Writing pure functions in Scala with mutable structures
02 Mar 2017Functional programming is a paradigm which can be difficult to define, is it because the language uses First class function like the name suggests? From Wikipedia’s definition, I like to focus on the pure functions, mostly because it is the reason I like functional programming:
In functional code, the output value of a function depends only on the arguments that are input to the function, so calling a function f twice with the same value for an argument x will produce the same result f(x) each time. Eliminating side effects, i.e. changes in state that do not depend on the function inputs, can make it much easier to understand and predict the behavior of a program, which is one of the key motivations for the development of functional programming.
Yet in Scala, it is possible to use mutable variables like ListBuffer
or even a mutable reference like var
. How is it possible to write pure functions with mutable structures?
My first impression was: “I should not use it”, but I came across the List#takeWhile
function which uses those patterns:
class List[+A] {
def head: A // Current element of the list
def tail: List[A] // rest of the list
def takeWhile(p: A => Boolean): List[A] = {
val b = new ListBuffer[A]
var these = this
while (!these.isEmpty && p(these.head)) {
b += these.head
these = these.tail
}
b.toList
}
def dropWhile(p: A => Boolean): List[A] = {
@tailrec
def loop(xs: List[A]): List[A] =
if (xs.isEmpty || !p(xs.head)) xs
else loop(xs.tail)
loop(this)
}
}
The dropWhile
method is nicely crafted from a functional point of view: every variable is immutable, there are no side effects.
The recursive call could be a problem: It can fill the stack and send a StackOverflowError
, but the compiler is “smart enough” to optimize the Tail recursion into a classic iteration.
The takeWhile
method “doesn’t seem really functional” because it is using state but the important part is: the state is kept locally, the function is still pure, without side effect. A “more functional” implementation could look like that:
def takeWhile(f: A => Boolean): List[A]= {
@tailrec
def go(list: List[A], acc: List[A]): List[A] = {
list match { // use pattern matching
case x :: xs if f(x) => go(xs, x :: acc)
case _ => acc
}
}
go(this, List()).reverse
}
The implementation of these two “similar” functions are very different because List
is designed as a linked list. Given its implementation keep the first item or the last item are two different things. For the takeWhile
and it is necessary to re-create the list, in this example when calling the reverse
method.
There are two metrics to take into account:
- the memory footprint: it is the memory used by the particular function
- the cyclomatic complexity: it is a quantitative measure of the number of linearly independent paths through a function’s source code.
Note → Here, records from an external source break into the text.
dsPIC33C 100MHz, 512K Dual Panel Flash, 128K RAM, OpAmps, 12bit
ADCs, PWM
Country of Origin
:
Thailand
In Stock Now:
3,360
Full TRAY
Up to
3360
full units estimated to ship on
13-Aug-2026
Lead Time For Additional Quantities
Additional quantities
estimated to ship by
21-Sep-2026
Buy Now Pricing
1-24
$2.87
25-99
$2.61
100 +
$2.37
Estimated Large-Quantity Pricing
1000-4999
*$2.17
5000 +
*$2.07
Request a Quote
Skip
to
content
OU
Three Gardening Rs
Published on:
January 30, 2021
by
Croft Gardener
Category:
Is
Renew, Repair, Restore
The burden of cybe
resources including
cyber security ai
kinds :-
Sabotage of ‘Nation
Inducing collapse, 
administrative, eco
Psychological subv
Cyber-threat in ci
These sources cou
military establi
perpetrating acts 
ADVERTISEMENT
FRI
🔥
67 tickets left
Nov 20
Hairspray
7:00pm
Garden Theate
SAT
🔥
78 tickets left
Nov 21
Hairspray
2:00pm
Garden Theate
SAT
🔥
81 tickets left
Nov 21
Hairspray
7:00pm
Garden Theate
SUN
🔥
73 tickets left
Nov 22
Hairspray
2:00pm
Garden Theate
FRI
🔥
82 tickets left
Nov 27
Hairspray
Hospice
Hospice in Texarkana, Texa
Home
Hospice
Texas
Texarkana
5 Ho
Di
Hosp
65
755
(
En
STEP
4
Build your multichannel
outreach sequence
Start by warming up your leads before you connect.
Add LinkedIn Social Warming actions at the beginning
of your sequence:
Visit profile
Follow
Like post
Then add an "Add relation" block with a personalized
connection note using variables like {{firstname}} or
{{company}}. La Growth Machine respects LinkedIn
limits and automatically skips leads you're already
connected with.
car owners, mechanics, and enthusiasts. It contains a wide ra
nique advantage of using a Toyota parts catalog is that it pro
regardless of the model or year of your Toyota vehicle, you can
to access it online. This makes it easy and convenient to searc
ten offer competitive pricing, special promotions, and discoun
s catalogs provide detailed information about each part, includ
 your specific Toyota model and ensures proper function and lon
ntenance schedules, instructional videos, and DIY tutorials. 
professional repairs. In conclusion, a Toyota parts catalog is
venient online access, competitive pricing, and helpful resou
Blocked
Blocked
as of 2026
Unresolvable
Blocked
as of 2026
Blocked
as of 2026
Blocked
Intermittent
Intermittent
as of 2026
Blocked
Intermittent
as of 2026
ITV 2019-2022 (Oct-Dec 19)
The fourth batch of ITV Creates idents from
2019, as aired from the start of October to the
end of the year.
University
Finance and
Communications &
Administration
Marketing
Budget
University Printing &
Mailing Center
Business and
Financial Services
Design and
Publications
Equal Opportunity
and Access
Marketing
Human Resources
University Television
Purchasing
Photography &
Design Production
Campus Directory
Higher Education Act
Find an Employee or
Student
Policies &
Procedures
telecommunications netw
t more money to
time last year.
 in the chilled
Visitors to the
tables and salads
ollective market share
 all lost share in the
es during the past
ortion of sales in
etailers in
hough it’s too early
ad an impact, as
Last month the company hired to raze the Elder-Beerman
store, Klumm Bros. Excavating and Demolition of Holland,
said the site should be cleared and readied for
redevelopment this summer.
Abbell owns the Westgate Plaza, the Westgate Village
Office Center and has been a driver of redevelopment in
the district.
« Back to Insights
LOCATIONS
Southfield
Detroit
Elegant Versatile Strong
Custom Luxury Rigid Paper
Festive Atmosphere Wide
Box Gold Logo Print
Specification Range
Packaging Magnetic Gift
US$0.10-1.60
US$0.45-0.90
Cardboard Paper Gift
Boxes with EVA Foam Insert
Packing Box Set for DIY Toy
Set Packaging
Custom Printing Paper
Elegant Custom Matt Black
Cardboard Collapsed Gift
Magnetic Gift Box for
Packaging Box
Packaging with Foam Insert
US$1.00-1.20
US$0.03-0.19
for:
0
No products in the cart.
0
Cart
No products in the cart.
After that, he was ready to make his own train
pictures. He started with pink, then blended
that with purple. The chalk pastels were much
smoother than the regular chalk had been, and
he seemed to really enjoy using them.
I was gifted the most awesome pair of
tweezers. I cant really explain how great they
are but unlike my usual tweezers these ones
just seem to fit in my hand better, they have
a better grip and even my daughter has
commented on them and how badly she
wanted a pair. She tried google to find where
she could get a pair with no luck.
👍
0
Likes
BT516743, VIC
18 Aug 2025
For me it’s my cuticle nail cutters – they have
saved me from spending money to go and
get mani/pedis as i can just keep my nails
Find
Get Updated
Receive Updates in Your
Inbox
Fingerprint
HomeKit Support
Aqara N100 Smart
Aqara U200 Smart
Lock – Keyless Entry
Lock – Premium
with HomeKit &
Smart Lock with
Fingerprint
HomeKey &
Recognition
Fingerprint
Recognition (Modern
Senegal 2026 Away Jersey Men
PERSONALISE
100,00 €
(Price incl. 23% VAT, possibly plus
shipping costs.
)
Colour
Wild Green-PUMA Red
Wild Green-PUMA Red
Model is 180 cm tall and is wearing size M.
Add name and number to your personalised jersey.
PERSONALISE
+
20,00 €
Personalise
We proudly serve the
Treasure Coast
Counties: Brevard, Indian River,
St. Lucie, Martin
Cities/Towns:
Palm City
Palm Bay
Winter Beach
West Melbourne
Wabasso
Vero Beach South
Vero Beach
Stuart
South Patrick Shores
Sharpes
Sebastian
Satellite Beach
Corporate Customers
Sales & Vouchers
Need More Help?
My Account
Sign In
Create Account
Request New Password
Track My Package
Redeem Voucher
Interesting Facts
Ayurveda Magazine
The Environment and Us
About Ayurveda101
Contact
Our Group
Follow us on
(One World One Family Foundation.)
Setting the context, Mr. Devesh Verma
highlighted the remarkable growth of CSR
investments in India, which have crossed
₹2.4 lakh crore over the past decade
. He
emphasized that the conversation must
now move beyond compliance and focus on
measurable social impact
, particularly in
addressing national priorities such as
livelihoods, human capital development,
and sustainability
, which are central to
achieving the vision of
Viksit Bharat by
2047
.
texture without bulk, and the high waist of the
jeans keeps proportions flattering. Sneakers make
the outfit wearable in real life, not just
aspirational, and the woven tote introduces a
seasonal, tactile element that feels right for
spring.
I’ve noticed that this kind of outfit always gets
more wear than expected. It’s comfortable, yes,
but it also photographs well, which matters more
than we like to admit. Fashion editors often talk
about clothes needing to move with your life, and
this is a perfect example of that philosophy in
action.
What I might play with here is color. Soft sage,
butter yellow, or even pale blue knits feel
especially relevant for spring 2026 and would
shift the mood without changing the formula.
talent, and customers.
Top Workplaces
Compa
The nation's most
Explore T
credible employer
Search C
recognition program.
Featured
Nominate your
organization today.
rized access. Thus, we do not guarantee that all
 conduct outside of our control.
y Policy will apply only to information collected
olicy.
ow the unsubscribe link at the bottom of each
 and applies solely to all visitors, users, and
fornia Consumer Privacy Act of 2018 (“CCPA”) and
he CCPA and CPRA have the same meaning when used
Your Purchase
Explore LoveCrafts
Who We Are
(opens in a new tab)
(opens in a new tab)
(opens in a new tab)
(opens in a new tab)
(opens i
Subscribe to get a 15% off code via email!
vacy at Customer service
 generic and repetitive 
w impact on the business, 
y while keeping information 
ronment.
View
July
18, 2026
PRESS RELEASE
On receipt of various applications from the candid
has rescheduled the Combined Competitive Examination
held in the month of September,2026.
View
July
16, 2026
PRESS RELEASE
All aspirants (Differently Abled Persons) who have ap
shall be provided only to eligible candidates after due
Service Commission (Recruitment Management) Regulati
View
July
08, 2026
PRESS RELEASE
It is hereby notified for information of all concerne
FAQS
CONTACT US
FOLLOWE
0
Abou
For a given list of n element, p element must be removed:
memory footprint | cyclomatic complexity | |
---|---|---|
dropWhile | n | p |
takeWhile (using recursion) | 2n + p | 2p |
takeWhile (using local state) | n + p | p |
In this case, the memory footprint is less relevant since only the references are copied but the execution time deserves to be measured. I created a small benchmark to compare the execution time of the software. I used a list of 100000 integers as input and tried to get the first 1, 50000 and 100000 elements. The simulation was run 10000 times, here are the results:
elements taken | 1 | 50 000 | 100 000 |
---|---|---|---|
takeWhile using recursion (in milliseconds) | 11 | 5436 | 13694 |
takeWhile using local state (in milliseconds) | 11 | 4182 | 8699 |
As expected, the version used in the core library is faster than mine.
For core method like dropWhile
optimization is important. The question is should I do it in my code? There is no clear answer to that but I try to follow this methodology by Donald Knuth
I prematurely optimize my code only if those conditions are fulfilled unless I will first measure and act if the product is slow:
- the optimization is straightforward: don’t spend too much time on a function that might not even be critical
- the refactoring doesn’t hurt the readability: if the code is fast but cannot be maintained, your product is dead
- the performance gain is significant: like reducing
n²
ton log(n)
A few bad example using mutable state
The mutable state in Scala is really powerful
with great power comes great responsibility
Use that power with care, you can create side effect
class Mutable {
def addTwoToAll(list: ListBuffer[Int]): List[Int]= {
list.map(_ + 2).toList
}
def main(args: Array[String]): Unit = {
val list = ListBuffer(1, 2)
print(addTwoToAll(list)) // will print List(3, 4)
print(addTwoToAll(list)) // will print List(5, 6) Ouuups
}
}
Every input and output structures should be immutable to avoid that kind of situation.
class Mutable {
var numberOfCall = 0
def called: Int= {
numberOfCall = numberOfCall + 1
numberOfCall
}
def main(args: Array[String]): Unit = {
print(called) // will print 1
print(called) // will print 2 Ouuups
}
}
Don’t modify an attribute of an object. Create a new object with the new value for the attribute.